Aim of the task
Should the listing contain images, exclude them; give the rest again exactly.

Information provided
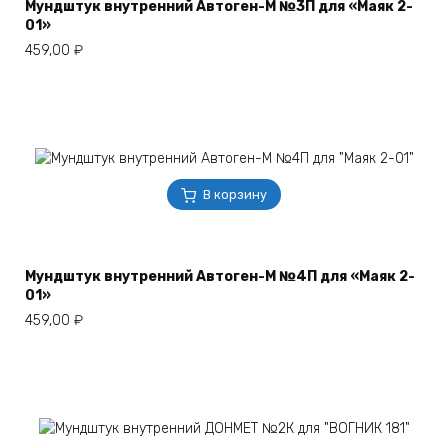
Мундштук внутренний Автоген-М №3П для «Маяк 2-
01»
459,00
₽
В корзину
Мундштук внутренний Автоген-М №4П для «Маяк 2-
01»
459,00
₽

Result for this task
Мундштук внутренний Автоген-М №3П для «Маяк 2-
01»
459,00
₽
В корзину
Мундштук внутренний Автоген-М №4П для «Маяк 2-
01»
459,00
₽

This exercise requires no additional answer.